The main objectives of WP3 are to understand the present impact of changes in sea ice, environment and socio-economic conditions on the livelihoods of indigenous communities in northwest Greenland, to investigate how past changes affected previous indigenous cultures and their adaptive capacities and survival strategies, and to develop strategies for the application of anticipatory knowledge by communities to help them prepare for and negotiate change in the future. This will help improve climate predictions for understanding the impacts of climate change on marine ecosystems and Arctic societies and enable communities to build capacity towards ensuring sustainable livelihoods. In seeking to understand the nature of the vulnerabilities of high Arctic communities to accelerating climate change, the research will place climate change impacts in context and will examine societal, political, economic, institutional, and legal barriers to adaptation.
Research will focus on the inter-linkages between present changes in environmental and socio-economic conditions within indigenous communities in northwest Greenland and will be covered by three sub-work packages. The work will be undertaken in a high latitude environment where several Arctic communities are present and will involve:
- Collection of data to outline local and regional impacts and experiences of climate change, the dynamics, socio-economics and political ecology of resource use, non-renewable resource development and the adaptive capacities of local communities derived from in-depth collaborative ethnographic research with local people, and working through the Greenlandic language.
- Collection of data on the present state of marine living resources and their use in the community hunting areas.
- Field studies to characterize the present state of sea ice to enable quantification of environmental challenges and changes met by changing environmental and sea ice conditions. This work will be done together with the communities, e.g. by installing scientific sensors and instruments on their sledges, continuing a current initiative (Wilkinson et al., 2011).

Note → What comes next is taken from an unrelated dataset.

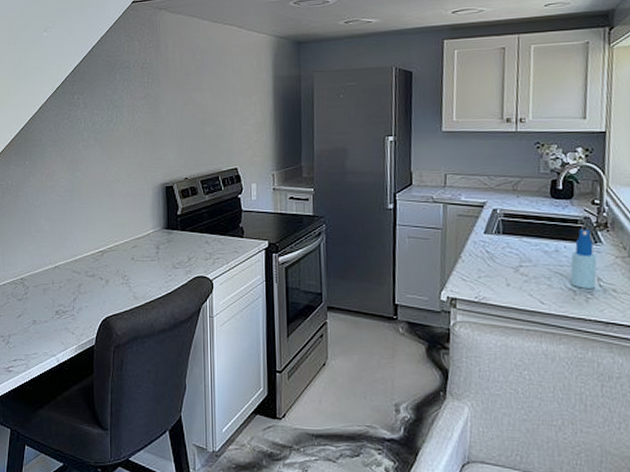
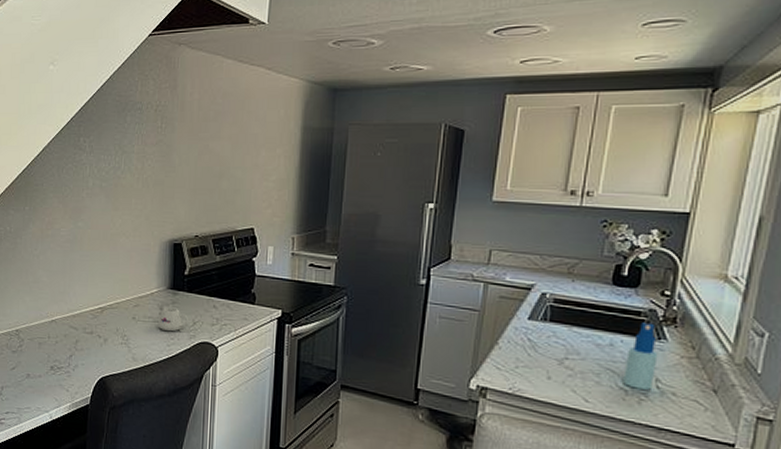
mug: none [156,246,183,269] -> present [158,307,188,332]

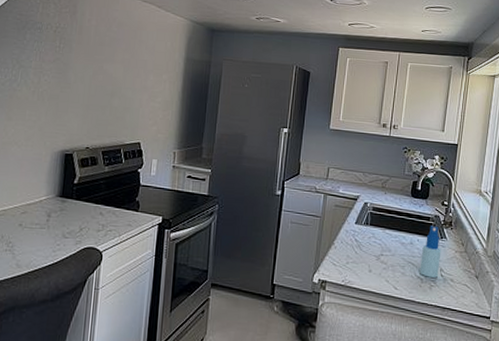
mug: present [158,307,188,332] -> none [45,214,75,238]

A further aspect of the WP is to place recent changes in an archaeological and historical context by unravelling the impact of changes on cultures over the last 4500 years where Greenland has experienced several episodes of human colonization and cultural transitions. The project will deal with the fate of past societies by focusing on the adaption strategies of cultures in relation to changes in sea ice climate and the environment. This work will provide:
- Quantitative and high-resolution climatic records for the last 4500 years by investigations of marine sediment cores from sites near former settlements and migration routes. The data will enable a reconstruction of changes in sea ice, climate and environment that inflicted former cultures.

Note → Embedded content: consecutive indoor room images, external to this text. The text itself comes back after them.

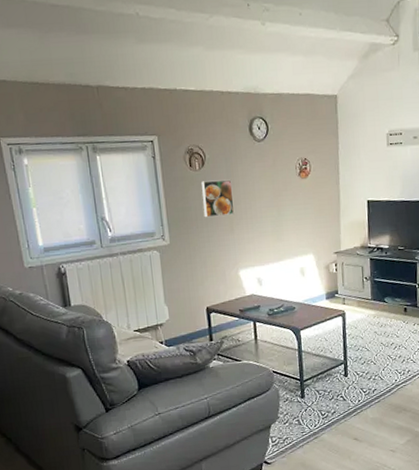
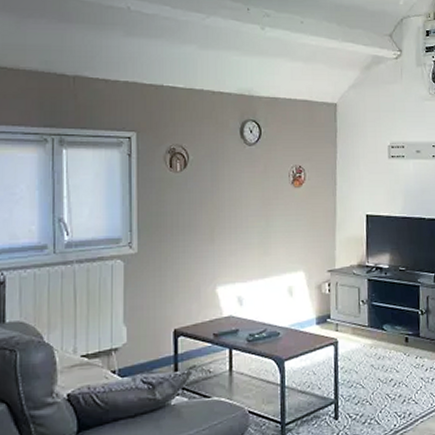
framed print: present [201,179,235,218] -> none [180,183,217,225]

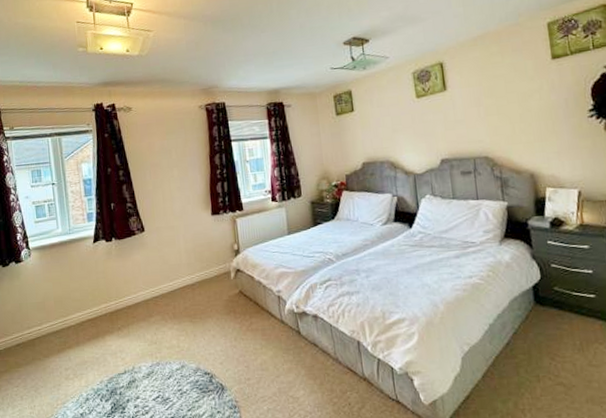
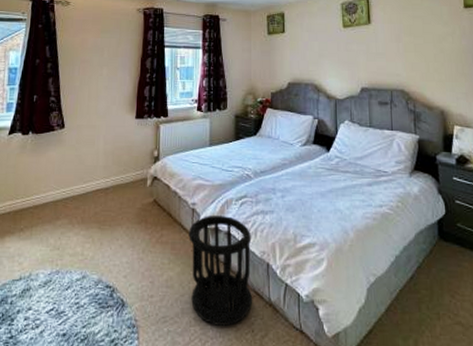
wastebasket: none [277,299,346,401] -> present [189,215,252,326]

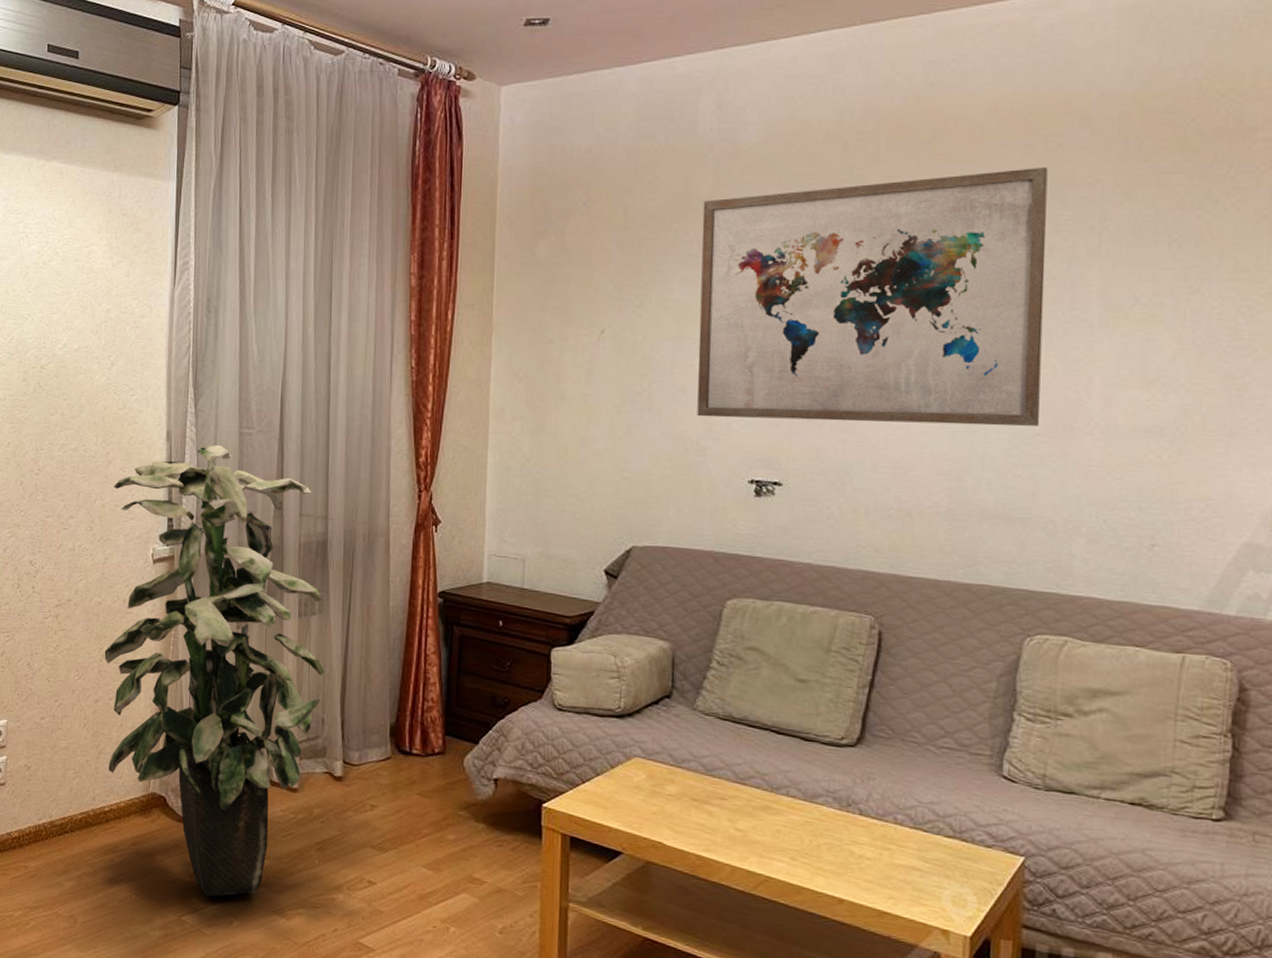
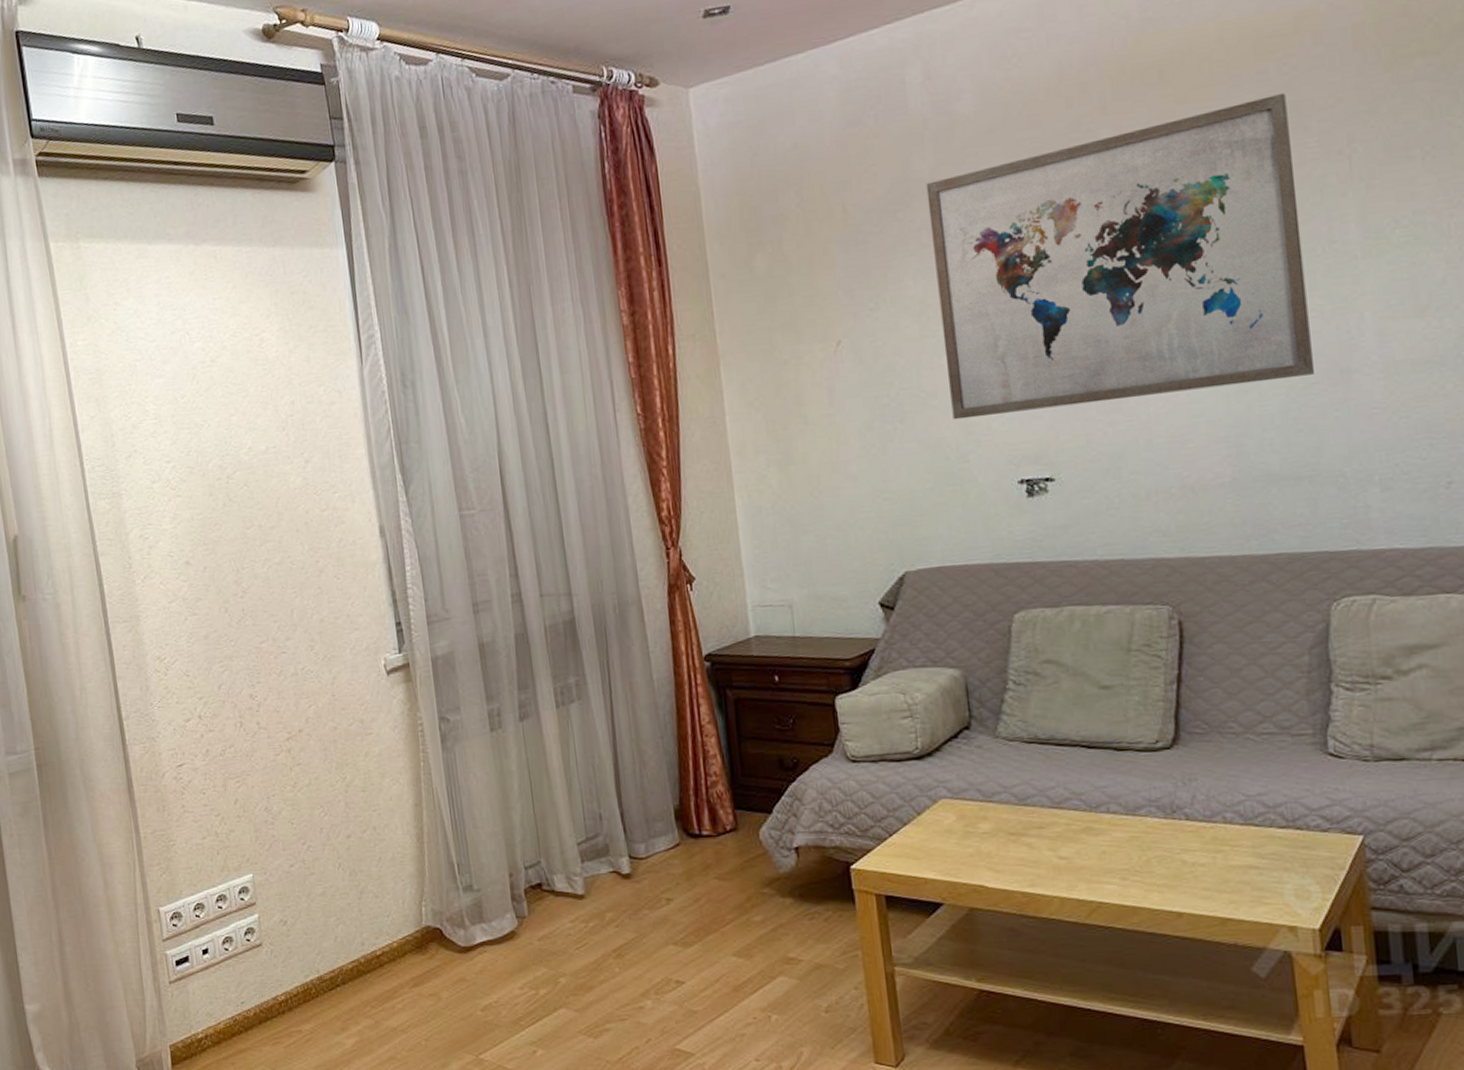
indoor plant: present [104,445,325,897] -> none [330,533,595,1028]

- Observations of how past changes affected previous indigenous cultures, their adaption strategies and how the social structures changed will contribute to understanding how contemporary indigenous communities will be able to react and change their hunting strategies relative to the present changing environment.

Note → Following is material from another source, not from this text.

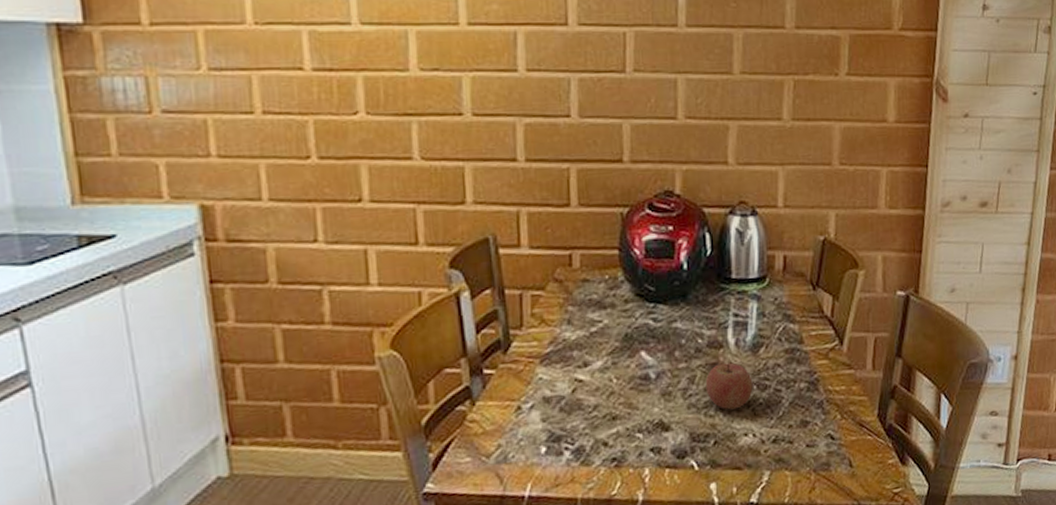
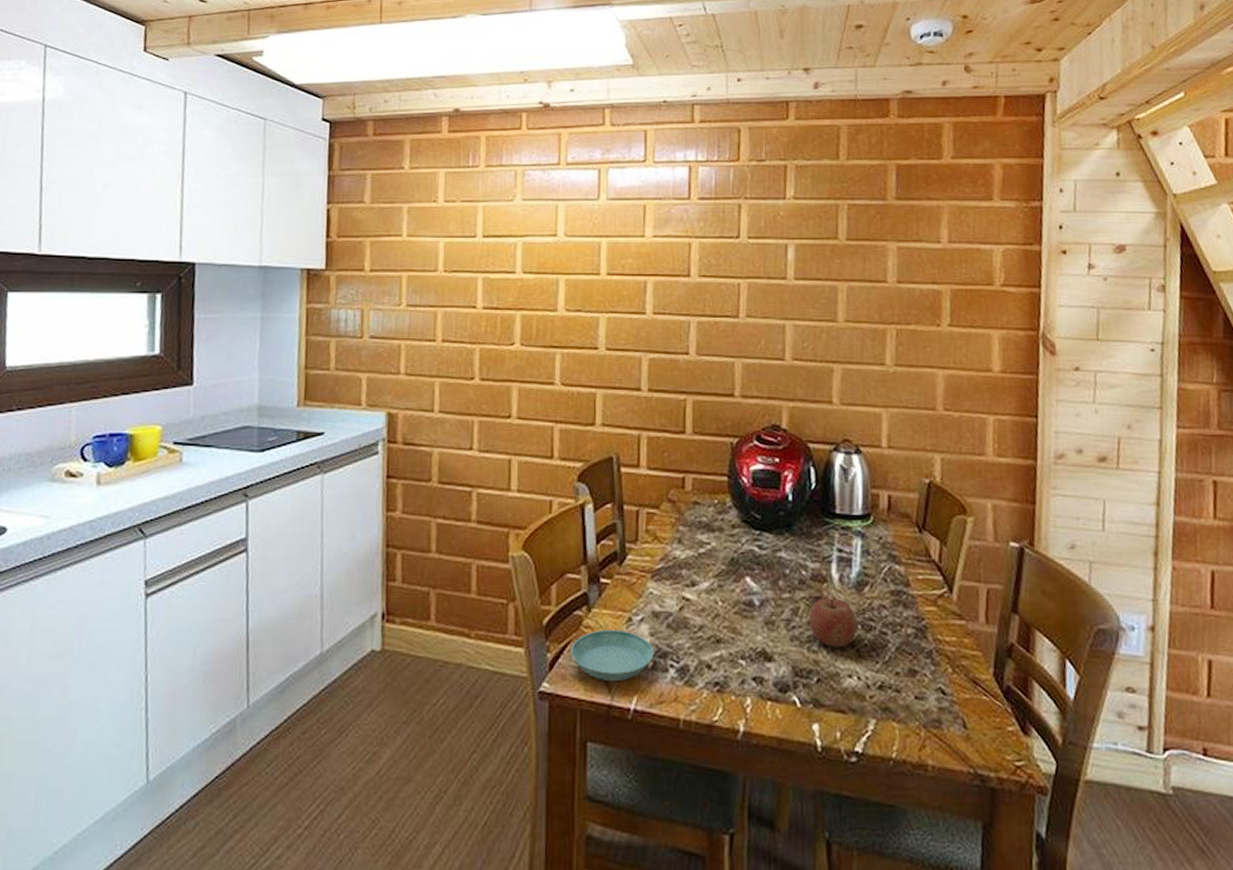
saucer: none [454,420,547,473] -> present [570,629,654,682]

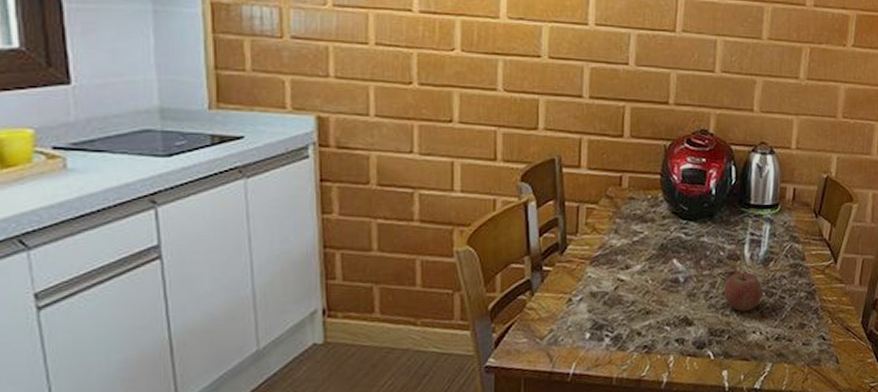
saucer: present [570,629,654,682] -> none [514,309,591,353]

Results from the studies of recent changes will be placed in context with similar studies in Canada, USA and Russia in order to derive a pan-Arctic understanding of challenges associated with Arctic change, to unravel the socio-economic consequences, and to understand local adaptive capacity, resilience and vulnerability.
This work package will seek to understand climate change impacts on communities in Greenland, how people develop adaptive strategies in the face of such change, and how they strive to maintain sustainable livelihoods today. We will provide scientific and policy-focused knowledge that will be used within WP4 and WP5 for understanding and responding to climate change challenges in order to safeguard Arctic marine living resources for human communities. Through the development of new methods for long-term societal and economic development scenarios we will contribute to understanding human-environment relations, resource use, and coupled socio-ecological systems, and contribute to deeper understanding of the large-scale drivers of climate variability and impacts on society and environment in Greenland. These outputs will be used by WP5 to derive effective policy and management options for societal responses to change in the Arctic marine environment.